We have been given the grace to pray as Jesus, our King, prayed. But we’re like infants, making much noise and still unable to speak for ourselves. We nearly always pray from fear and anxiety, in blindness and desperation. But when we pray in Jesus’ Name, “the Spirit helps us in our weakness; for we do not know how to pray as we ought, but the Spirit himself intercedes for us with sighs too deep for words.

When I prayed to go home, pleaded for the return of my family, begged God to undo the horrors that had overwhelmed my life, I didn’t know I was asking Him to remake all of reality just for me. It never occurred to me that I could never be whole or free unless I was willing to be whole and free in a world that can be horribly painful. If He must rework the world to make me happy, then I don’t love Him, I only love what makes me feel happy. God becomes my fantasy, my story that I can manipulate and rework to my own liking. If God is God, then He must be faithful and worthy of my love even when He doesn’t do as I want, as I know I deserve. Margaret Sidney knew that and so Helen dies. Natalee Holloway remains murdered because God is God.

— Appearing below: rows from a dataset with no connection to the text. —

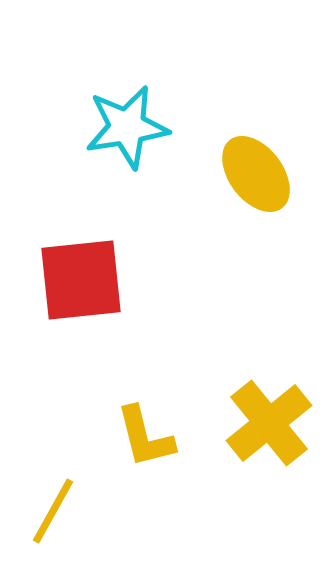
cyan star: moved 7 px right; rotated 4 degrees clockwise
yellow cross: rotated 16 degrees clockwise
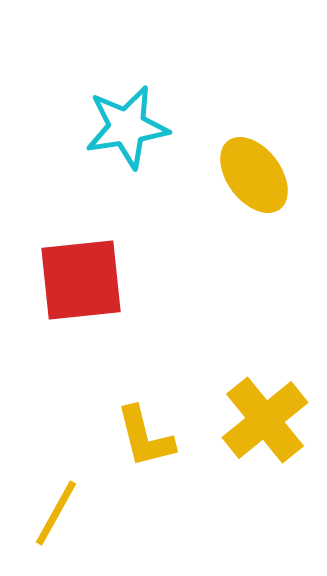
yellow ellipse: moved 2 px left, 1 px down
yellow cross: moved 4 px left, 3 px up
yellow line: moved 3 px right, 2 px down
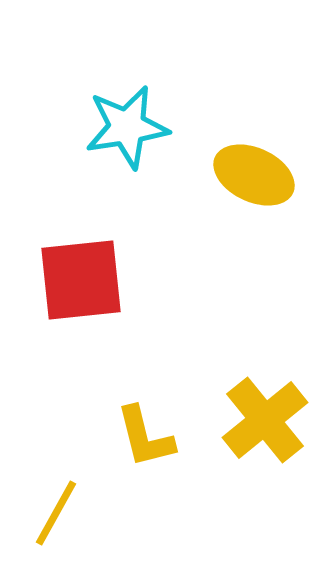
yellow ellipse: rotated 28 degrees counterclockwise
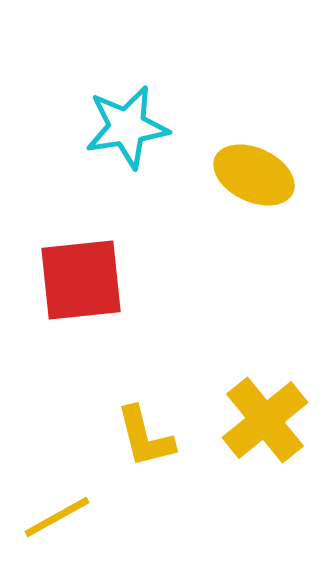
yellow line: moved 1 px right, 4 px down; rotated 32 degrees clockwise
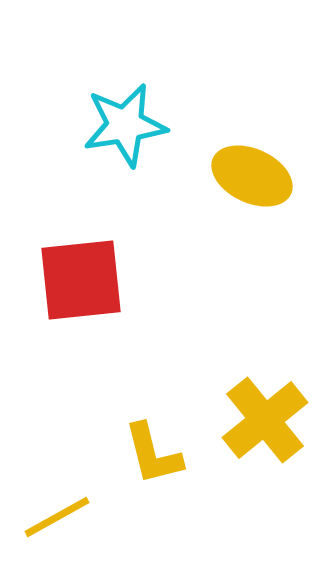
cyan star: moved 2 px left, 2 px up
yellow ellipse: moved 2 px left, 1 px down
yellow L-shape: moved 8 px right, 17 px down
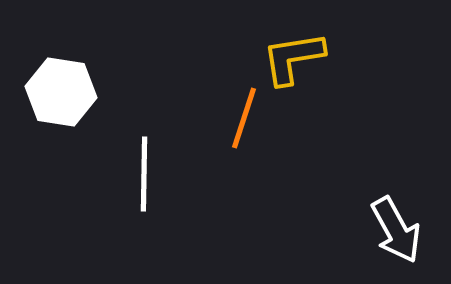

But Beth Holloway has peace because Natalee is with God who “had cared for her through whatever ordeal she had encountered that night.” And I have happiness and am learning to accept an experience of home that is not what I knew when my family lived; God cares for me through my ordeals and will continue to do so even when the final one culminates with death.

He is the God of answered prayers, prayers that the Holy Spirit refines and utters in a language very few ever learn this side of heaven. Even when God does not give us what we want, He answers our prayers. The losses are real; we don’t go skipping away wreathed in smiles after being lashed by the evils of this world. We do walk on able to live in a world that too often feels like hell. We walk on knowing that the answers Jesus gives us heal us and glorify the Father. Those answered prayers help us carry our crosses as we walk on to heaven.